Do you know how these aggregates account for privately-held equity interacting with public companies? Suppose a VC firm invests $10 million each in 10 startups (A through J), of which 7 (D through J) go broke, two (B and C) stay roughly break-even for years, and one (A) gets acquired by a public company for $150 million. Which, if any, of these transactions show up in the aggregates? Does it matter if A goes IPO first for $120 million?
Acquisition of startups is an important form of investment at least in the tech industry (though I’m not sure how it compares with other R&D spending), and the willingness of companies to spend this way is the main reason the VC firms are willing to make the initial investment in the startup in the first place.
Good questions. I’ve been wodering about this too.
I believe that acquisition by a PE firm does not in itself affect the equity issue numbers, tho it’s subsequent sale might. I don’t know if bankruptcies count as negative equity issues, or just as valuation change (I suspect latter, but without much confidence.) With respect to your last case: If a $120 million IPO is immediately followed by a $150 million cash acquisition, I am pretty sure we will see a net equity issuance of negative $30 million. But I really need to find someone at Fed to talk to about this.
If you wanted to push this further you could get some of this out of CRSP. When firms are delisted there’s a CRSP code for the reason why. You won’t see private-private acquisitions, but you will see the others.
There’s an alternative explanation for some of these findings, which is that the US stock market is slowly dying out. One sign of this is that the number of listed US firms is in decline. Doidge, Karolyi, and Stulz’s paper on the listing gap talk about this.
I should definitely look at that. There is a big problem, unfortuantely, with matching firm-level data to the aggregates published by Fed and BEA. But still informative.

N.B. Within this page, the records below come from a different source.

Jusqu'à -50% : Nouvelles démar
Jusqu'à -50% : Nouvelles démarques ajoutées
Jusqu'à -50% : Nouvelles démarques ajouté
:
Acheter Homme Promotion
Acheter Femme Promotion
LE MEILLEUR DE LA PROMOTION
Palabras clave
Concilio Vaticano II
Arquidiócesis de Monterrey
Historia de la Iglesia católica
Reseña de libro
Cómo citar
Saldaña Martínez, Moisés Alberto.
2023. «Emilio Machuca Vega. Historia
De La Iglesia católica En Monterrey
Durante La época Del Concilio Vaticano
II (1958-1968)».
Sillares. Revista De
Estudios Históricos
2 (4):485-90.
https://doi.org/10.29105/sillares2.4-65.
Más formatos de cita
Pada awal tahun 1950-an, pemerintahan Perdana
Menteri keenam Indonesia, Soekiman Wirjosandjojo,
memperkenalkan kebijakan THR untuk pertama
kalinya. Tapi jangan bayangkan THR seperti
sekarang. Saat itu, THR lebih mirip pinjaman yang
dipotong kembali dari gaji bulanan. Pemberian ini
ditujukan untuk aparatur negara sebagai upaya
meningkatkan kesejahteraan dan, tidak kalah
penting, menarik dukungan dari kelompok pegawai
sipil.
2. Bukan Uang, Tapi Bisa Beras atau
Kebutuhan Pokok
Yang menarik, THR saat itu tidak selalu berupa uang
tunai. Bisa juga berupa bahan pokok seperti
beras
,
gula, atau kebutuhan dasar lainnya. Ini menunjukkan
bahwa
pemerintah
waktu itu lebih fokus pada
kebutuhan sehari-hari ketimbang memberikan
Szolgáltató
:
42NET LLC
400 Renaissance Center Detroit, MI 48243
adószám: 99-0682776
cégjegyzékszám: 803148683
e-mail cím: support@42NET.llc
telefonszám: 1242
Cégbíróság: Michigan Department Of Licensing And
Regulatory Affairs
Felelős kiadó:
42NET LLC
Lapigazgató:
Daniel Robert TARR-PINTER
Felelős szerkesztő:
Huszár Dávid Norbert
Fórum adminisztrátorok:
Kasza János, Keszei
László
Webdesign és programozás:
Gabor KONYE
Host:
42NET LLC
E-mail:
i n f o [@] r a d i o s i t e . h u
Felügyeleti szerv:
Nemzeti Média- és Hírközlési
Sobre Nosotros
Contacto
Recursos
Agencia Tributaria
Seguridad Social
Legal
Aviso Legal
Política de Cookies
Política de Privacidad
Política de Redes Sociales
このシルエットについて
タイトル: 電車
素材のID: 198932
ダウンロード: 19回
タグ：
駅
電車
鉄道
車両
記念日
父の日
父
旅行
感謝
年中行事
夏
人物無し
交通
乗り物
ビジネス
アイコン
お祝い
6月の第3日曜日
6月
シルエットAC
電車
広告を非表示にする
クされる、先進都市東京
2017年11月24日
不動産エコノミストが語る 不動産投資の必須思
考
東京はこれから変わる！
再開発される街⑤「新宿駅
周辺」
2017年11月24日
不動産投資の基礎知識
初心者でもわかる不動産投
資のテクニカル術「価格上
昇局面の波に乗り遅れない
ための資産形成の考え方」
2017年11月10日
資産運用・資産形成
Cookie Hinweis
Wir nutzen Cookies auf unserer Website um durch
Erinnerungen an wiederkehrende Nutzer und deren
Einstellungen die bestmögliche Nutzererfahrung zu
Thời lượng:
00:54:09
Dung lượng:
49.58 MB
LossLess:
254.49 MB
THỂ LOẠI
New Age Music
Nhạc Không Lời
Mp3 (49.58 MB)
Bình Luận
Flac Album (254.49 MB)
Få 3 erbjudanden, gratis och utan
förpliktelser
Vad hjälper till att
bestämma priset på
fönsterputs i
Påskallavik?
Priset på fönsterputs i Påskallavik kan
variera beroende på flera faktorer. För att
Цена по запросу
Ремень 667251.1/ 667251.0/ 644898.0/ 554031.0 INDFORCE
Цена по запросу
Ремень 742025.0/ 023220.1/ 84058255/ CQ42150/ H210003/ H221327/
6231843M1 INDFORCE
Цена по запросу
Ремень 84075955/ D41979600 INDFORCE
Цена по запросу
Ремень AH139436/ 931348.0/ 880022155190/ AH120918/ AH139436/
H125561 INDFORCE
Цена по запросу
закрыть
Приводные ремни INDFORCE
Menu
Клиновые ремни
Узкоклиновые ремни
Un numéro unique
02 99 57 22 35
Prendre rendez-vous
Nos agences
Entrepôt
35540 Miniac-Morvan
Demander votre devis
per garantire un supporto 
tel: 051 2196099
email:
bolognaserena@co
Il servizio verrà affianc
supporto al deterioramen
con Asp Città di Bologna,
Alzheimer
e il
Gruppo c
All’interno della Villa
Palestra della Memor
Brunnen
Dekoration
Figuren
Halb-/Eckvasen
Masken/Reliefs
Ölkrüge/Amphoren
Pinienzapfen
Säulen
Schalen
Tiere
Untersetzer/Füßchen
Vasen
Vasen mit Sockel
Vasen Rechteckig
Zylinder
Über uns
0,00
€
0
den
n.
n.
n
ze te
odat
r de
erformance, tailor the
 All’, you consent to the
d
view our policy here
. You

One issue here is the salience of publicly traded corporations specifically, either for theory or accounts. As far as I can tell, the accounts don’t distinguish between publicly traded corporations and ones held by PE funds and similar. Both have equity, pay dividends, have a clean separation between profit and wage income. There isn’t a specific category for PE and VC in the accounts at all. The implicit assumption is that you have small owner-operated firms and publicly traded corporations, with financial entities holding shares of the latter (among other assets). The accounts are not set up for the case of a corporation as a whole owned by a fund, which is obviously becoming more and more common. I’m sure there are people in the national-accounts world who have thought about this problem, but I have no idea if there’s any discussion of reorganizing things to reflect the new institutional realities.
Another way for outstanding shares to decline in an ongoing corporation (your footnote 2) is a reverse stock split. This can happen, e.g., when a company’s stock price gets low enough that it is threatened with delisting on an exchange, or not being eligible for options trading.
The net equity term definitely does not include splits and reverse splits. It is a measure of the dollar value of share issues, not of changes in the number of shares outstanding.